Judgment delivered 8 August 1997
The extensive analysis of the facts which Lee J has set out in his reasons for judgment relieves me of the obligation to traverse that territory.
I agree with the conclusions which His Honour has reached on the questions of liability and contributory negligence, and I agree generally with His Honour's reasons for those conclusions.
It is of course true that machines in common use, even computers, do not develop minds of their own. On the other hand, it is a matter of common experience that from time to time they appear to the user to do so. Thought processes involving personification of machines are common enough and perversity is a quality which most people would have attributed to a machine from time to time. That is particularly the case when a machine develops an intermittent fault. Who has not incurred expense in calling out a tradesman only to have the machine in question behave in his presence with perfect propriety? And is it not part of the general experience that when a car is placed before a mechanic at the service station, the fault which one seeks to have remedied disappears? In reality, these are not situations where machines are performing in a way which defies rational explanation. These are examples of cases where the explanation for the behaviour of the machine is unknown. No doubt with sufficient resources, and thorough investigations, explanations would emerge. In practice, the time and resources required are often not available.

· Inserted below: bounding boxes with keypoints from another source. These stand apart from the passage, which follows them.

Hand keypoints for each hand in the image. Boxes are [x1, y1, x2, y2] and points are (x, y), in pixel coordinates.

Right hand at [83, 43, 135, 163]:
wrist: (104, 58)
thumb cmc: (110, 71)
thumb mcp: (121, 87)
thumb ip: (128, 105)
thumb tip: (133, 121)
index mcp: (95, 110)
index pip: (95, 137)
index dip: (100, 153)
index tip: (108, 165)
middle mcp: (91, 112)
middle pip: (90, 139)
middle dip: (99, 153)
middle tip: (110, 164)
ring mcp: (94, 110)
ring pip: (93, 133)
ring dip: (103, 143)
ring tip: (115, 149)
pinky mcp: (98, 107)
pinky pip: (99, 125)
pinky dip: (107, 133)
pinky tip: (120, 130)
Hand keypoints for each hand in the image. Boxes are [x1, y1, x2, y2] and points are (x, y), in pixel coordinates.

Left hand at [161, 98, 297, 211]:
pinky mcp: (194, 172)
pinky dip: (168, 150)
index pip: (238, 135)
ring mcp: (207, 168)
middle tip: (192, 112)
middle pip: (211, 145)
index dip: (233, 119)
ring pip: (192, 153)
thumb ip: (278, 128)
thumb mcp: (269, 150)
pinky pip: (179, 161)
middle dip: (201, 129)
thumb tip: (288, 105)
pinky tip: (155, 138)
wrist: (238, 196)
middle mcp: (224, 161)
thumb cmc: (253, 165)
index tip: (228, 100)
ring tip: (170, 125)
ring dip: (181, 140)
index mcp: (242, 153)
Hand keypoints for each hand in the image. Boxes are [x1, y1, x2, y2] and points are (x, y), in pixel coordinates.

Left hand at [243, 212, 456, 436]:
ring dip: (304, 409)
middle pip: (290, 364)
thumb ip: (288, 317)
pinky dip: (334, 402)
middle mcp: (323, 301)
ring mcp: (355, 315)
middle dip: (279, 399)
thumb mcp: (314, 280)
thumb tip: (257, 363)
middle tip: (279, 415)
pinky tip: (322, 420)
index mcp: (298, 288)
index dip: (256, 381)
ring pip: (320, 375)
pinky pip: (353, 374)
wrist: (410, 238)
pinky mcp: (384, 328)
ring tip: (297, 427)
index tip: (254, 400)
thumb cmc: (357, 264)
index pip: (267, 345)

In such cases, there is no evident rational explanation for the behaviour of the machine. Should one for that reason conclude that the machine was probably not defective? I think not. To my mind, if an otherwise credible witness reports abnormality of behaviour by a machine, the absence of any rational explanation for that behaviour does not afford sufficient reason to doubt the witness's account; nor does it destroy the credibility of the witness.
So, in my judgment, it is here. The learned trial judge has accepted the repondent's account of events and has accepted her as a credible witness. He was not obliged to do so, but he has done so. His findings on credibility were not challenged in the appeal, nor could they have been challenged. In my judgment, the respondent's account was not so "clearly improbable" as to warrant interference by this court.

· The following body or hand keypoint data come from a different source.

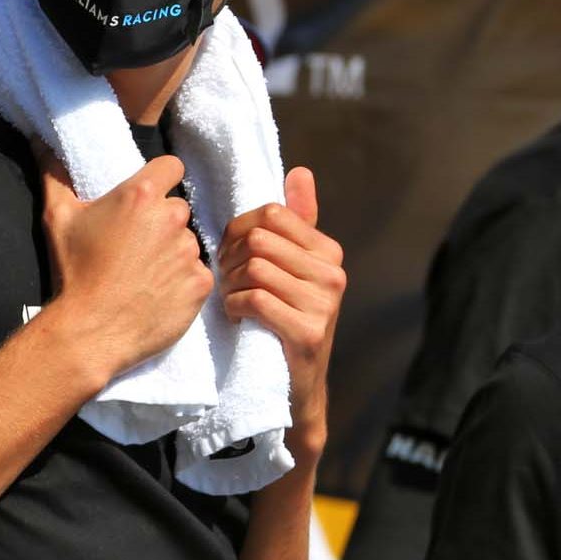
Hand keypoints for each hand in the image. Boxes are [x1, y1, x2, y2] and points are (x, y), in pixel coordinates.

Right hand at [32, 143, 212, 387]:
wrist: (90, 330)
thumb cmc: (74, 272)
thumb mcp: (58, 218)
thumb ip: (54, 174)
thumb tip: (41, 143)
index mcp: (141, 195)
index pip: (172, 166)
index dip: (162, 178)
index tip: (149, 195)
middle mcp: (171, 218)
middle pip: (178, 208)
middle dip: (162, 221)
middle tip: (137, 244)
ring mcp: (189, 252)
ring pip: (188, 242)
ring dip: (173, 252)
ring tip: (144, 273)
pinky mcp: (201, 283)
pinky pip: (197, 273)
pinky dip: (183, 281)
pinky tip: (158, 293)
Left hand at [219, 167, 345, 459]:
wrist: (297, 389)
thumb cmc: (286, 321)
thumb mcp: (293, 270)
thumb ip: (297, 222)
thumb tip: (300, 171)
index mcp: (328, 251)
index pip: (272, 213)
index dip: (240, 230)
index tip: (232, 254)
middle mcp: (333, 273)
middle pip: (260, 238)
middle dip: (231, 258)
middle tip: (227, 280)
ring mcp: (324, 303)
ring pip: (256, 268)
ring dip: (231, 285)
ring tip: (231, 299)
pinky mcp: (309, 332)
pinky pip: (256, 300)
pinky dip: (236, 307)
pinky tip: (236, 316)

On the particular questions of causation and proximity, I agree with what has been said by the Chief Justice.
On questions relating to quantum, I agree with what has been said by Lee J, with one exception. I do not agree with His Honour's assessment of the position relating to the respondent's pre-existing vulnerability. On that issue, I agree with the views of the Chief Justice. Like him, I would regard the respondent's vulnerability as an additional reason to support the reduction of damages proposed by Lee J and would make no further discount.
I would allow the appeal. I would set aside so much of the order of the District Court as adjudged that the plaintiff recover against the defendant by election the sum of $147,882.63 and in lieu thereof order that judgment be entered for the plaintiff against the defendant by election for $99,602.63. Most of the work involved in the appeal, and most of the submissions to the Court, both oral and in writing, were concerned with the questions of liability and contributory negligence. For this reason I would order that the respondent pay only one half of the appellant's costs of the appeal, to be taxed.